Olympic Dam exposes the uranium industry’s claim to be clean energy. Like uranium companies here, BHP promotes nuclear power as being low-carbon energy. This intentionally ignores mining. But BHP’s mine expansion will increase greenhouse gases to between 4.7 and 6.6 million tonnes a year, which would likely make it impossible for South Australia to meet its 2050 target of 12 million tonnes.


After BHP lost its potash bid it reminded us what we had lost out on. Besides its $8 billion Jansen mine, it would have spent $450 million on exploration and development over 5 years and $370 million on infrastructure. It would relocate 200 jobs to Canada and bring Potash Corp’s headquarters to Saskatoon. It would stay in the Canpotex cartel for at least 5 years and spend $18 million a year on community programs. The sweetened deal sounds enticing until we wake up and remember what BHP is doing in its home country.

Most revealing are their tactics with Aboriginal people, Australia’s Traditional Land Owners. BHP side-steps principled consultation and uses divide and rule, bribery and disinformation.
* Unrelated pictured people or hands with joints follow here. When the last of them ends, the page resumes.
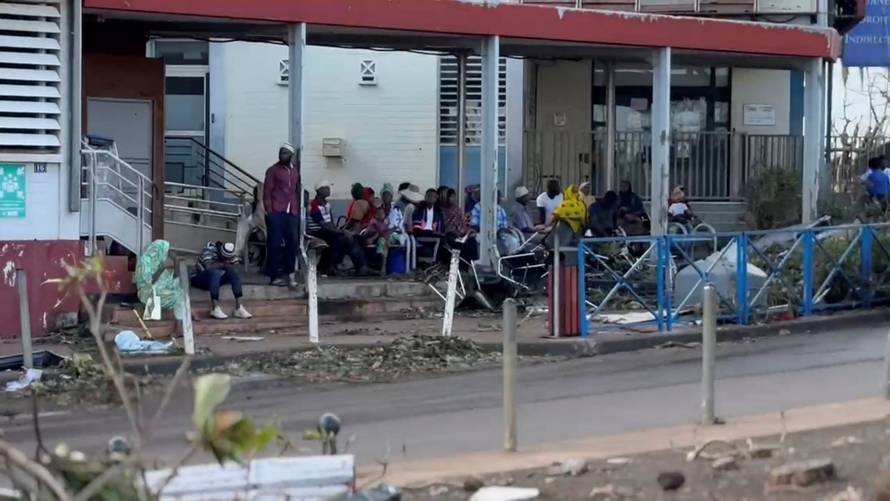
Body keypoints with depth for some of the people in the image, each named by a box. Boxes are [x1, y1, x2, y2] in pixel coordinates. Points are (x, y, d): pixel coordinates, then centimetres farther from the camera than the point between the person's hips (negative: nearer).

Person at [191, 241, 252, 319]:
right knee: (215, 272, -35)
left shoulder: (229, 252, -4)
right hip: (200, 279, -6)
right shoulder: (209, 248, -22)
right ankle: (215, 309, -37)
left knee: (235, 272, -17)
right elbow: (208, 266, -34)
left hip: (216, 279, 6)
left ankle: (238, 308, -20)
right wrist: (223, 264, -21)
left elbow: (236, 267, -8)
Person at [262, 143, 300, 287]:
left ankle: (290, 273, 10)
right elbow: (267, 192, -4)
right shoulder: (273, 170, 0)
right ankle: (274, 276, 0)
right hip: (276, 213, -5)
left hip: (292, 213, 5)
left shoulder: (295, 171, 16)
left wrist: (298, 209, 11)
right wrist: (269, 211, -12)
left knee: (293, 242, 2)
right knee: (274, 244, -3)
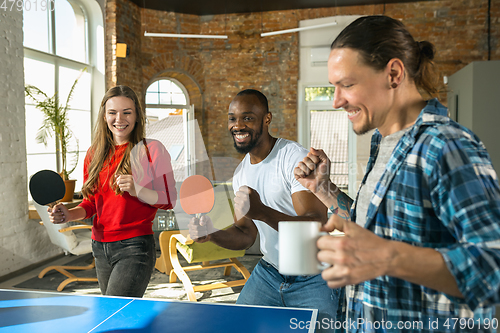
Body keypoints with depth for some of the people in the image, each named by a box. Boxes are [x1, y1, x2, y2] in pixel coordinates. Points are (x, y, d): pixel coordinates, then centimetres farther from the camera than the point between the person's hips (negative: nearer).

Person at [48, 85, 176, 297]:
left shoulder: (151, 149, -6)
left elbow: (169, 200, -7)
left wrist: (136, 190, -22)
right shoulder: (94, 154, 10)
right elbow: (91, 202, 17)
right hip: (100, 248, 6)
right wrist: (69, 214, -2)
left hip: (135, 247, -6)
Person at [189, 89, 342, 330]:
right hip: (268, 273, 6)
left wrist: (263, 212, -44)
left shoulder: (296, 159, -20)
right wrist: (211, 233, -14)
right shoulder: (241, 173, 3)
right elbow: (245, 236, 6)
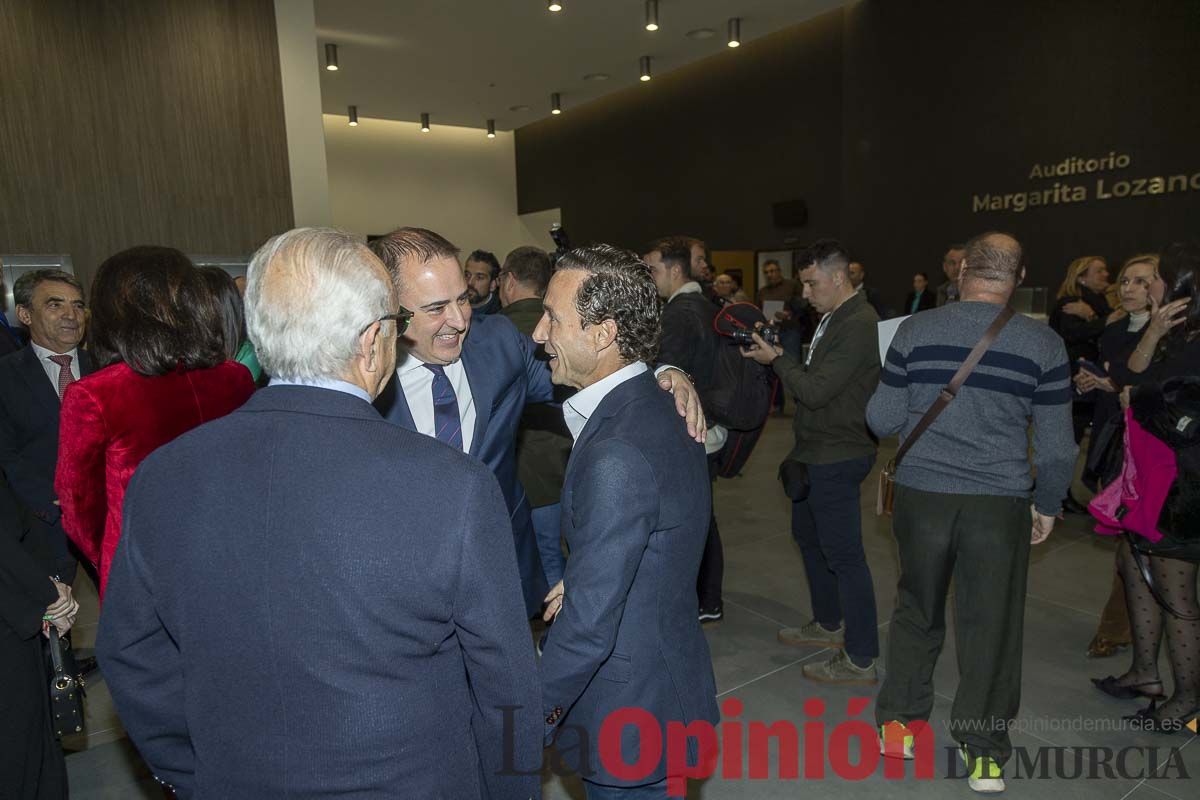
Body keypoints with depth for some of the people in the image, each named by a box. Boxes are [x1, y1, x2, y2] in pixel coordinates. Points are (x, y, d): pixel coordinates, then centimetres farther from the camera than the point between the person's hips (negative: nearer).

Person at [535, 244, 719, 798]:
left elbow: (588, 624, -27)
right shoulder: (660, 408, 0)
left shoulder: (617, 455, -31)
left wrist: (532, 716, -14)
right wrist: (579, 581, 5)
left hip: (630, 714, -8)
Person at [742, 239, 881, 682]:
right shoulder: (832, 318, 12)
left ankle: (860, 658, 11)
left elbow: (816, 390, -24)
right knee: (808, 536, 22)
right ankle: (828, 624, 40)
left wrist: (776, 358, -12)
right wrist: (776, 349, 0)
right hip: (816, 451, 11)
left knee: (843, 554, -2)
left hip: (837, 458, -11)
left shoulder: (859, 325, -21)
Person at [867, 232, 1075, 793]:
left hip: (921, 495, 1)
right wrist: (1047, 506, 14)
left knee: (917, 611, 19)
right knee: (991, 626, 12)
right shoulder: (1043, 344, -5)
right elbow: (1056, 446, -1)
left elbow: (882, 420, -2)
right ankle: (984, 752, 25)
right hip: (999, 504, -1)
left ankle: (899, 718, 32)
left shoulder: (916, 330, -6)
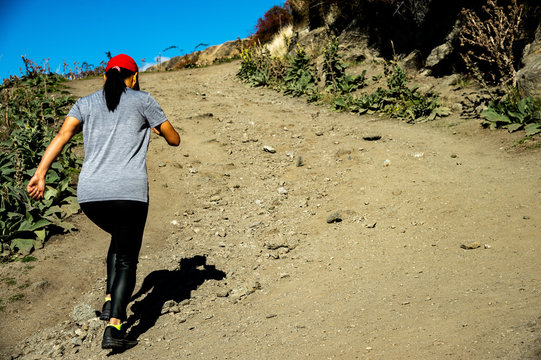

Under the 1982 Indenture Act, the corporation has exemptions or can override much of the South Australian Aboriginal Heritage Act of 1988. Under the confidentiality clause BHP even has veto power over public releases of information. It certainly seems that we are lucky to not have BHP as a big corporate player here. But, not so fast: as I’ll discuss next time, these divide and rule, bribery and disinformation tactics sound a lot like how the uranium industry and Nuclear Waste Management Organization (NWMO) presently operates in the north. Maybe BHP can help us better see what is happening in our own back yard.